A few years ago I started a series on my blog called ‘A Commitment To Sound’ in which I set out to discover a more ‘beautiful’ and thoughtful sound on my cello. I was sick of being criticised for ‘not listening’ and knew that there must be something I needed to seek in order to fix the problem. Although it was interesting and well intentioned, the drive was coming from a place of serious stress and lack. I was trying to find fluidity and calm at a time where I felt anything but, and so I didn’t really feel any tangible development at all.

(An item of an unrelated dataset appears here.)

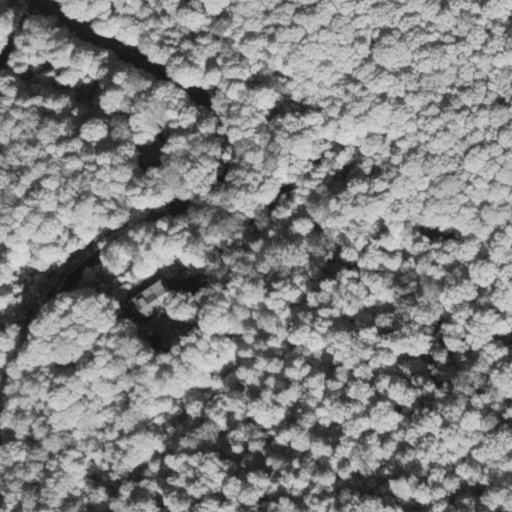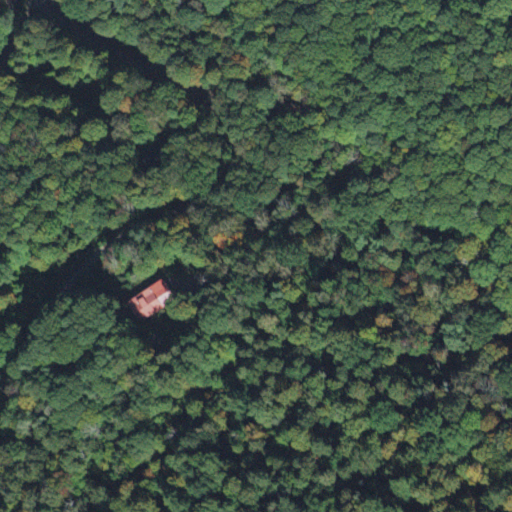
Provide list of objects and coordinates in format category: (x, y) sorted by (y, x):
road: (17, 29)
road: (175, 211)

Finding this quote by Paul Klee a few days ago was like coming home finally. It sort of explained to me why the previous method of intense searching didn’t work so well. The quote reminds me of when people say something akin to ‘something can feel closer away the more you look for it’. Colour isn’t something you find, but something you become. It isn’t reserved only for the successful among us, but a vocation as a musician means it is already there, waiting to be uncovered. Klee wants us to see that we hold the colour and beauty within us, able to express and communicate it only when we realise that we have it already.

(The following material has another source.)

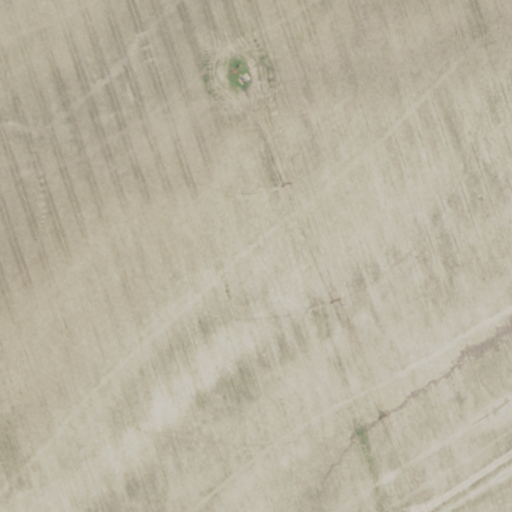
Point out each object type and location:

We are born with an innate sense of creativity that is often dulled by the process of maturity. People often say that musicians need an element of emotional maturity to communicate. This may well be true, but we must remember that creating new, exciting and fulfilling music and ideas requires an element of play, however corny it can sound. A knowledge of the fluidity and weightlessness of beautiful music. We can so easily overthink this.
Staying present to our sound is the key to shaping it. Noticing what body movements/techniques don’t serve us and working at a speed that aids this awareness. I’ve so often been obsessed with a speed of learning repertoire that is, although motivating and exciting, also often quite superficial. Of course, performing often means working at this speed, but allowing sometimes to take a piece painfully slowly might open us up to our ability to change and improve. I’ve certainly discovered this recently. If I learn only one or two movements/short pieces over a month, if this has awakened my overall playing and ability to feel colour and freedom, then I am totally satisfied. I don’t have the energy to speed up something that deserves my time, nor prove a technical facility that lacks foundation.
If you asked most musicians if they were satisfied with their playing, I think few would say that they were. We want to work harder to prove ourselves to ourselves and others, and sometimes study for many years to discover something that is already there. What if it was about seeing each moment with our instruments as listening opportunities? We don’t need to do much other than, show up and think about how we want what we play to sound and feel. If it feels free and controlled simultaneously, then we are on the right track to allowing colour to flow. We find technical ways to achieve this through discovering how our instruments respond to different amounts of pressure, speed and contact.
I’m so far off this sustained and focussed practice method. I think the reason why is held in the words ‘sustained’ and ‘focussed’. If we approach it as an experiment, a bit of a game or a discovery it feels more appealing somehow. If I only discover one new thing about how I work with my instrument this hour, then that’s enough.